With Lazio having just completed their first official signing of the summer in Riza Durmisi, there is a sense that Igli Tare and co. have started work in earnest with regards to player acquisition. Here, we take a closer look at Berisha and what he would bring to the biancocelesti.
Much like Durmisi (and Lazio’s first Berisha, Etrit, who is now at Atalanta), Berisha is of Albanian origin born in Scandinavia – Sweden to be exact – but started his footballing career in Norway, making appearances for the senior National Team before receiving official FIFA dispensation to change allegiance to Kosovo.
This potentially bodes well for Lazio – as The Laziali have pointed out, Igli Tare has historically done well in bringing players of Albanian background to the Olimpico.
Berisha quickly developed a stellar reputation as a youth player in Norway, making his debut for Egersunds IK at just 15 years old. Turning down contracts with clubs in the English Premier League, he elected to mature in an environment where he could get regular football – and it paid dividends, as he worked his way through the national side’s youth rankings to make his senior debut at just 19.
Following a move from Viking in 2012, Berisha has been a fixture of the RB Salzburg midfield for 6 consecutive seasons being an attack-minded midfielder largely occupying central or left-sided slots. In the two games against Lazio in the Europa League in 2017-18, Berisha occupied a left-central midfield slot in a 4-3-3 in the first leg, and a central slot as part of a 4-4-2 in the second.
On WhoScored.com, looking at players who played a minimum of 8 Europa League games this season, Berisha ranks as the 8th-highest rated player of the competition for the 2017-18 season; ahead of Lucas Leiva, Koke, and Jack Wilshere, to name a few prominent players in a similar position in the competition.
Somewhere between a number 10 and a number 8, Berisha can remind observers of a player like Frank Lampard – just as comfortable finding space at the edge of the box as he is getting on the end of crosses to finish.
In his youth known more as player to dribble at pace at opposition players, it was in RB Salzburg’s run to a Europa League semi-final that we saw how effective an all-round midfielder Berisha has grown to be. Not only was he producing an average of 3.2. tackles per game, he was contributing 2.5 key passes as well in the competition (as per WhoScored).
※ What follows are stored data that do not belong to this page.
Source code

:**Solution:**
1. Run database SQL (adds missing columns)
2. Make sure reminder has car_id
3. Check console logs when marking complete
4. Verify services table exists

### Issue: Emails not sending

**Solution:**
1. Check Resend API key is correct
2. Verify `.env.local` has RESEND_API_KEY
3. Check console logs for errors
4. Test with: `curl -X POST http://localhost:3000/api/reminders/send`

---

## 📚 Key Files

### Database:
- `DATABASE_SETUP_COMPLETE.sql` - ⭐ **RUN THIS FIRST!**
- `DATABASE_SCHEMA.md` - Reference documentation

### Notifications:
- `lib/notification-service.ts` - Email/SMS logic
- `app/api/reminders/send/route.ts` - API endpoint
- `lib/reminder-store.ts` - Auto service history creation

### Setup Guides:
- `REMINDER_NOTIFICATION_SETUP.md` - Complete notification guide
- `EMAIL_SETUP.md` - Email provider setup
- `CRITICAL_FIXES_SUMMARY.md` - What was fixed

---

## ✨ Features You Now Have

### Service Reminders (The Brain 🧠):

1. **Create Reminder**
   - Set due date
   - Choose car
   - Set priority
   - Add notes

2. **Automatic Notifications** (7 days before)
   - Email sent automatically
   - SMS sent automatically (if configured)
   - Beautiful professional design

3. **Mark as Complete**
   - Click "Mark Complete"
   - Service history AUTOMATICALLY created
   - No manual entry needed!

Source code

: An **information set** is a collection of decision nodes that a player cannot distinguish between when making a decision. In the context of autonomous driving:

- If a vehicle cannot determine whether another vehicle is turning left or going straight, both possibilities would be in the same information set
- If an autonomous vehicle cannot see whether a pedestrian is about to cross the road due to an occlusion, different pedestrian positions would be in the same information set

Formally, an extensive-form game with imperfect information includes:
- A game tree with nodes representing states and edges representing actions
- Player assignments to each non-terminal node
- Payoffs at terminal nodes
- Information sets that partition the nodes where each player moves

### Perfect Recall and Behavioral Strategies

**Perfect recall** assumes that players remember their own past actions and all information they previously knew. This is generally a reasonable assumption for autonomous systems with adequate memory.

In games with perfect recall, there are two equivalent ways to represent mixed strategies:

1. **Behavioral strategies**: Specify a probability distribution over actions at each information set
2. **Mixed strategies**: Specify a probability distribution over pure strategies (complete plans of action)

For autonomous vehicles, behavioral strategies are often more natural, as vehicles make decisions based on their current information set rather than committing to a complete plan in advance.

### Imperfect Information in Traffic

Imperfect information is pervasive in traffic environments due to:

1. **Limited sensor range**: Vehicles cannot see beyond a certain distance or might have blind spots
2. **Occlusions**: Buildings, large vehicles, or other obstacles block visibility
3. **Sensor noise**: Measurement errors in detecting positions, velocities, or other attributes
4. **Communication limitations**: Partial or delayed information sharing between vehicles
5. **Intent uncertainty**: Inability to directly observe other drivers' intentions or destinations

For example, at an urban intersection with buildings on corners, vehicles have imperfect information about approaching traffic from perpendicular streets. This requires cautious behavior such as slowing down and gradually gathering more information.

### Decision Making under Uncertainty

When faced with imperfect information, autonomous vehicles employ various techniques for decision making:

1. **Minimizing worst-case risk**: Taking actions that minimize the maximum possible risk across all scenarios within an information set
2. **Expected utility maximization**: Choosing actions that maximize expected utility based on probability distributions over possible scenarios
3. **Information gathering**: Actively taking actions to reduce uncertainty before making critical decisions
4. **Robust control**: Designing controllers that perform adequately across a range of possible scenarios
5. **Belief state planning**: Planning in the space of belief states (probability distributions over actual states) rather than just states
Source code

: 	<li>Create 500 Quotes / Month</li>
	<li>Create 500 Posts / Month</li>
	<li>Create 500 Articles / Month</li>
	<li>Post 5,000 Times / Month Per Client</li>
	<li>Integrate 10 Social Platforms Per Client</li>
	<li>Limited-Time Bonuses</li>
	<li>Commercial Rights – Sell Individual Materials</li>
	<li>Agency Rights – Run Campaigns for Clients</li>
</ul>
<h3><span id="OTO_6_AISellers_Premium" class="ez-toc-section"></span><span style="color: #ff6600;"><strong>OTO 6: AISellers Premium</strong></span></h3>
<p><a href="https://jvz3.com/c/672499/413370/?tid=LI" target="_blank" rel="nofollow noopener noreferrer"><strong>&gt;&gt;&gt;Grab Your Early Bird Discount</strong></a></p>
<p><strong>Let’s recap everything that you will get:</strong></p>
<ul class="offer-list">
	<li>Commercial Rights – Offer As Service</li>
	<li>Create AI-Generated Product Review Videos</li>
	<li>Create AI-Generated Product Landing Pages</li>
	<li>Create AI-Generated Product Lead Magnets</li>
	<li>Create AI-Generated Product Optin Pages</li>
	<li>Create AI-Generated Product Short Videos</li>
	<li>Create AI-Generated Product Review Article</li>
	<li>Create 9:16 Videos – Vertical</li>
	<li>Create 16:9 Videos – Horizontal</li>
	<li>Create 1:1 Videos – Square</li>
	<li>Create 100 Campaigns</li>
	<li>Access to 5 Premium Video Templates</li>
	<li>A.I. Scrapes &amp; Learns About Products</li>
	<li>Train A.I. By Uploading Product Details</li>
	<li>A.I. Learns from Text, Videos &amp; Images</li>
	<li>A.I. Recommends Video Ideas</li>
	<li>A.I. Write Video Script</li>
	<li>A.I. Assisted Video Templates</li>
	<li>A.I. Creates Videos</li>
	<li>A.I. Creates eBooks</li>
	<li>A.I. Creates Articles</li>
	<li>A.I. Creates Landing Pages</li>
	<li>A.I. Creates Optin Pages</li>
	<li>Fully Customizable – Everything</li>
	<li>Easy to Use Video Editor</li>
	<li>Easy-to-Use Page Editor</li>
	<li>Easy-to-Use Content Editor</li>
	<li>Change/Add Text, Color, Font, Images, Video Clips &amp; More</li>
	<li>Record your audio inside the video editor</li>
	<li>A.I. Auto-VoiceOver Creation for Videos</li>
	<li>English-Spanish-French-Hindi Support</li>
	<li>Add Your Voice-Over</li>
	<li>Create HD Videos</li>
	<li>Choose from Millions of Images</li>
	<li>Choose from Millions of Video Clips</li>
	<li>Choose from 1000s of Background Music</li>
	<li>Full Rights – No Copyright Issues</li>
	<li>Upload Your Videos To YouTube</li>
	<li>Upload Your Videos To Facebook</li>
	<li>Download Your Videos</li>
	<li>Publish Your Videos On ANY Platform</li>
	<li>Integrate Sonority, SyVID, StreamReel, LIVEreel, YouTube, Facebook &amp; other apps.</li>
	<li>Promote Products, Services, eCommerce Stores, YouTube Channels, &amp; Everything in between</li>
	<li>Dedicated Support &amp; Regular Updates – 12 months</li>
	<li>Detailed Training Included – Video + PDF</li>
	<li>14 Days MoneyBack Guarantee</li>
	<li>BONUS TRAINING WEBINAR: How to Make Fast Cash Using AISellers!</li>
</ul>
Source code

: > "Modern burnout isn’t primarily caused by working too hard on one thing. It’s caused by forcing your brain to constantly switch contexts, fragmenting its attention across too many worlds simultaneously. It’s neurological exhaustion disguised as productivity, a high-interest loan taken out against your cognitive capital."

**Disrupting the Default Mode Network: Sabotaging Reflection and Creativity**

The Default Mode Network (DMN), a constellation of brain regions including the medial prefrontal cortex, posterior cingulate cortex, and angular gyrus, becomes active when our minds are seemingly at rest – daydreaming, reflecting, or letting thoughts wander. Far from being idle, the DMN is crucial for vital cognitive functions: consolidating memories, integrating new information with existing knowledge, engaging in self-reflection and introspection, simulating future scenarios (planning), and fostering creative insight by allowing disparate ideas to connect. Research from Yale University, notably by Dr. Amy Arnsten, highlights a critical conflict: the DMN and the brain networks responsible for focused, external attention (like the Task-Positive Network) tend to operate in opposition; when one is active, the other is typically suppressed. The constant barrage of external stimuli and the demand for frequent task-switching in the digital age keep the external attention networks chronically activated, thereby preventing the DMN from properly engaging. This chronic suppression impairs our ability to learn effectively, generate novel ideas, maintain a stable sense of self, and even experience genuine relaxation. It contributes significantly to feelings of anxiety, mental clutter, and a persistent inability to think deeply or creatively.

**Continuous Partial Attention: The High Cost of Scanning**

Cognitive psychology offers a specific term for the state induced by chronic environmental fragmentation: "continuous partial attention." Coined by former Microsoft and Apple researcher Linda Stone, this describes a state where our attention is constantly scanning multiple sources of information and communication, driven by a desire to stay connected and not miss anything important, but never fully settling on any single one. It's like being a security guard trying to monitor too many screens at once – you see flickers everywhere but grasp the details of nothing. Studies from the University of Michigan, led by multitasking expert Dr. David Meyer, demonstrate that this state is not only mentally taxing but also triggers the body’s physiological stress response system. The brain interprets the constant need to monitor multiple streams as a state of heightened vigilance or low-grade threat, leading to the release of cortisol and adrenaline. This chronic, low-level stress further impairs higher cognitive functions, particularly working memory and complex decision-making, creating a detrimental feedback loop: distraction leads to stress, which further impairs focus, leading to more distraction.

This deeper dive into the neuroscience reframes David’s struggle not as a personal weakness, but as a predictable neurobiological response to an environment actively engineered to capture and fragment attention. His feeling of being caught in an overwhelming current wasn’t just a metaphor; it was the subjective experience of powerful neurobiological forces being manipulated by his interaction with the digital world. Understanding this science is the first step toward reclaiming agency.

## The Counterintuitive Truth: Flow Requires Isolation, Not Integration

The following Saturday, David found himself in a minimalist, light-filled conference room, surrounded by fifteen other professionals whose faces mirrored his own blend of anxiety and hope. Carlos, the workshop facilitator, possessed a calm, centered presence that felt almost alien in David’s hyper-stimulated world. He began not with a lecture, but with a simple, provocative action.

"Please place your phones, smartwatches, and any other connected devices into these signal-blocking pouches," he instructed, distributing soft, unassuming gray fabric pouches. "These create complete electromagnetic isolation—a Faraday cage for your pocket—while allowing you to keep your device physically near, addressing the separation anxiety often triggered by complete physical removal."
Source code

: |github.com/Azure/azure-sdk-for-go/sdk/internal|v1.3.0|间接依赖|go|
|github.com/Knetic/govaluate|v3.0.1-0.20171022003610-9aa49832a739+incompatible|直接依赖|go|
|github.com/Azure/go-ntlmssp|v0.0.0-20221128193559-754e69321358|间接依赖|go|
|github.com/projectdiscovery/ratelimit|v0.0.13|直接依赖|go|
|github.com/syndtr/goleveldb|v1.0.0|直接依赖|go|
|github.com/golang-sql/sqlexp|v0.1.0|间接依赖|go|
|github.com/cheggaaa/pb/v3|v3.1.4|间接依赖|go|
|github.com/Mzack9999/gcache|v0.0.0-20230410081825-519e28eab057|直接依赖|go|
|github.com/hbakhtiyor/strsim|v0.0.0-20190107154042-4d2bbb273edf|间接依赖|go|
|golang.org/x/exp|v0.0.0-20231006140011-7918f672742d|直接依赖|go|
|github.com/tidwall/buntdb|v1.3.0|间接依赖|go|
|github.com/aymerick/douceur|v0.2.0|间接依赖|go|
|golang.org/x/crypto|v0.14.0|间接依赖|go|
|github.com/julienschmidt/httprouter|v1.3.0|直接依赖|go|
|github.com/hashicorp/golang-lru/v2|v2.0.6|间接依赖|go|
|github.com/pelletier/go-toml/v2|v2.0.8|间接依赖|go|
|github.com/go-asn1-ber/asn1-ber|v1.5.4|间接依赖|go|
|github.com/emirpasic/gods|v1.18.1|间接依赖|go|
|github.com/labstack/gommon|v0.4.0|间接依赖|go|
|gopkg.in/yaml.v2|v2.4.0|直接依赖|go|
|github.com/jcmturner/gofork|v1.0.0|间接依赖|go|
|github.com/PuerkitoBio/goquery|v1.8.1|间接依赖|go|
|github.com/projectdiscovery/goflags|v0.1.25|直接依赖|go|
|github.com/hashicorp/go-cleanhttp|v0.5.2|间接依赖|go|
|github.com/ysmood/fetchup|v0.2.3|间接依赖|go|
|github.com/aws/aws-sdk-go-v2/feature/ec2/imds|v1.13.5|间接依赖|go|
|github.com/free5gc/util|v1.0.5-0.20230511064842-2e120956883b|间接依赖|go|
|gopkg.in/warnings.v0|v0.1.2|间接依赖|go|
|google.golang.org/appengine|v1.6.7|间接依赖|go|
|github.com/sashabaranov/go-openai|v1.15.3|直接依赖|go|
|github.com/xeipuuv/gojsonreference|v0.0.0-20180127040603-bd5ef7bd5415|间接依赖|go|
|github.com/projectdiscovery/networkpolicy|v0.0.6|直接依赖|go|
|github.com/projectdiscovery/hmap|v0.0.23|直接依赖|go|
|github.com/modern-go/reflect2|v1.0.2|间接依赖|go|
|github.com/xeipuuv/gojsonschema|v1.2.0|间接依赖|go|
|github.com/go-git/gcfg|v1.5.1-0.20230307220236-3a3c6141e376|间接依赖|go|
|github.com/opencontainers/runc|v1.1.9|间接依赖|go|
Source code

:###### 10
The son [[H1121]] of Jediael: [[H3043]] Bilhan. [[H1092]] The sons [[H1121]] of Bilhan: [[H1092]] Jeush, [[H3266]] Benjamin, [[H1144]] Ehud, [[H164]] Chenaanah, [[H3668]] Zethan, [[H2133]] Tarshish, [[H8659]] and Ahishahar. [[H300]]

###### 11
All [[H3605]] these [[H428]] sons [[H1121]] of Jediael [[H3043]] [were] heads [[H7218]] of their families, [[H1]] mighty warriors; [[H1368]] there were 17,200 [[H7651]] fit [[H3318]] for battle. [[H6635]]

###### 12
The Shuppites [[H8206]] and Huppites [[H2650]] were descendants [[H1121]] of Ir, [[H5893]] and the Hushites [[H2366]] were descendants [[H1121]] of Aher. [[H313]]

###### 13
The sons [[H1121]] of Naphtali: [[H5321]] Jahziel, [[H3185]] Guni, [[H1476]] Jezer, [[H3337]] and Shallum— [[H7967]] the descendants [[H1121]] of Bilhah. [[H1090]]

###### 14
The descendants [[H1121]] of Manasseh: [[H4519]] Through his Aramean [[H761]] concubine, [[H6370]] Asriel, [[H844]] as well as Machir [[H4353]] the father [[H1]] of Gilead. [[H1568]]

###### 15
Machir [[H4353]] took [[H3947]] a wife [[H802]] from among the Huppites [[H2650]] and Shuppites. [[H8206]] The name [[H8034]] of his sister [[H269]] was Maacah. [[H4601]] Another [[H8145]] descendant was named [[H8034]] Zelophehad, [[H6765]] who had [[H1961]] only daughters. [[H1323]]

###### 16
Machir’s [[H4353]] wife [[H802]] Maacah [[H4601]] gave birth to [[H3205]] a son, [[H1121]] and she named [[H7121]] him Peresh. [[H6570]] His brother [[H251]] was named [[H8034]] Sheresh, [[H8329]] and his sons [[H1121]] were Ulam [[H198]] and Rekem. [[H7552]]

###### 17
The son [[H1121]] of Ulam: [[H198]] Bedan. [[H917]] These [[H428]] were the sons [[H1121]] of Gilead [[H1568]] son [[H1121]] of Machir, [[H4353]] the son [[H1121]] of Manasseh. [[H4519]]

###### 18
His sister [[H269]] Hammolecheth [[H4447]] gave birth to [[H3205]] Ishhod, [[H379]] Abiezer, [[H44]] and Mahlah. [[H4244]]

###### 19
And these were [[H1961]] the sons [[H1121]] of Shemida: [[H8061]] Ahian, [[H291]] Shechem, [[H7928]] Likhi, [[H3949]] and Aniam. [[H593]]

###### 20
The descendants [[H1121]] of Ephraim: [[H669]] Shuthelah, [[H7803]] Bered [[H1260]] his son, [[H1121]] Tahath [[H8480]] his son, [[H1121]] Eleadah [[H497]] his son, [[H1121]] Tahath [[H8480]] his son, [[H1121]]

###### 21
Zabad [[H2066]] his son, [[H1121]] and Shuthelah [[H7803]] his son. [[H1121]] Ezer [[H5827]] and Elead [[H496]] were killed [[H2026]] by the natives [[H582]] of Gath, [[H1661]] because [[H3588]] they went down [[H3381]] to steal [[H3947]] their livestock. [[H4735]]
The attacking tendencies were not forgotten either, with Berisha scoring a brace to help eliminate Borussia Dortmund; scoring what we thought was a consolation effort in Lazio’s 4-2 win at Olimpico, and providing an assist in the return leg in that 5-minute implosion in Salzburg.
13 goals and 9 assists in 40 appearances suggests a Berisha has matured from rough diamond to something approaching a finished article – the performances in the Europa League illustrating the need for a greater challenge than the Austrian Bundesliga can provide for a 25-year old international of his calibre.
How would he fit into this Laziali side?
It depends to some extent on Inzaghi’s tactical shape for the season ahead – we can assume that the team will assume the 3-5-1-1 formation that’s served Lazio well over the last couple of seasons.
In Berisha’s standout performance this season against Dortmund, he played in a central-midfield position, bursting forward. With Sergej Milinkovic-Savic likely to leave this summer, and Marco Parolo not getting any younger, it’s easy to imagine Berisha slotting in as a forward-thinking central midfielder.
The key, for Lazio, is timing – for a couple of reasons. First of all, the aforementioned Milinkovic-Savic. If Lotito realises his dream of selling the Serbian for €100m+, any transfer involving Lazio will be inflated dramatically afterwards. With Transfermarkt.co.uk valuing Berisha at £9m (marked higher than the €7m quoted in Football Italia), Lotito and Tare would do well to get this piece of business concluded before the big sale of the summer.
Secondly – there is the competition: rumours are swirling that Newcastle, amongst other English clubs, are interested – something Berisha has confirmed. In an interview with Norway’s TV2 he said “There is an interest there, but there is nothing on the table that I have to decide on yet. England is the dream and we will see what it will be like.” (via YahooSport). Growing up in Scandinavia in the era he did, Berisha would have had a lot of exposure to the English Premier League and with an offer likely to be far in excess of Lazio’s resources, Tare could have his work cut out to land him.
Consider this one a coup if it happens!